Freshman LSM Nate Schuler is the team’s non-faceoff leader in ground balls with 39, and midfielder Chris Pavlovic seems to be a defensive specialist with many ground balls, but not much scoring production (sophomore midfielder Kyle Blouin may also be a defensive stopper, but seems to be more of a 2-way player with 9 points on the season). Patrick Driscoll and Sean Forest seem to be the team’s top two longpole defensmen.

A pair of goalies have seen action in every game for the Illini, with redshirt junior Marc Singer looking like the top option.
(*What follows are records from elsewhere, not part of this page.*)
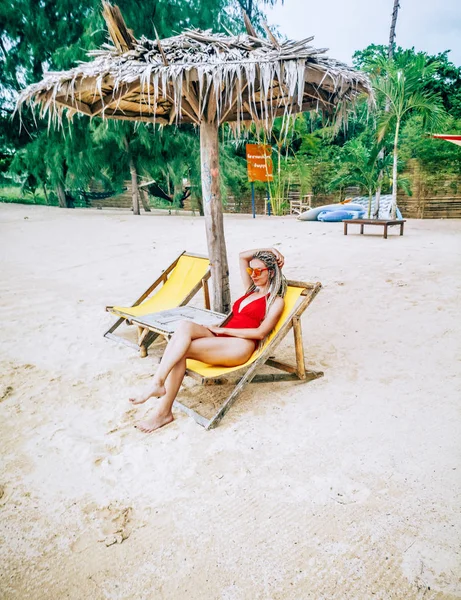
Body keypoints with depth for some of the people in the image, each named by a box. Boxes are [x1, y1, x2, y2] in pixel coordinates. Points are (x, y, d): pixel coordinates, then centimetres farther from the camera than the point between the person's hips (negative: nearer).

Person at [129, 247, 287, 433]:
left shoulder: (276, 301, 6)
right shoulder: (252, 290, 27)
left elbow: (260, 333, -7)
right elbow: (242, 256, 31)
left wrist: (223, 330, -8)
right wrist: (268, 250, 23)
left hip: (240, 346, -6)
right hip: (222, 341, 7)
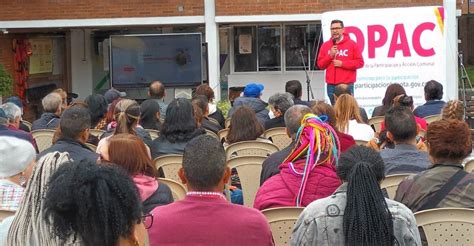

He has a 7.89 GAA and a .654 save%. Sophomore Matt Walker is the other option.

The Illini have had four different players take double-digit faceoffs, with sophomore Nate Coburn taking the lion’s share, and winning .578 of them. A pair of Illinois’s leading scorers, Rhys Southworth and Bob Ridlen, have also tried their hand on draws.

Predictions

This is State’s first roadtrip in more than a month, so shaking off away-game jitters might be a factor against Duluth. However, they’ll also be fresh for Saturday’s game, whereas the Bulldogs have a contest against Illinois the previous night. I think being fresh – and not facing a top-10 team for the first time in a few weeks – will help Michigan State beat Minnesota Duluth 16-8.

The second game, however, isn’t so easy to pick. The Illini and Spartans have pretty similar profiles, with MSU pulling a few more upsets against top competition. However, this game is in Urbana-Champaign, and Michigan State has a game the day before, whereas Illinois will have a break (and a chance to scout the Spartans) between Friday and Sunday. In all, I think this is a close game, but Illinois barely pulls the upset at home, winning 11-10.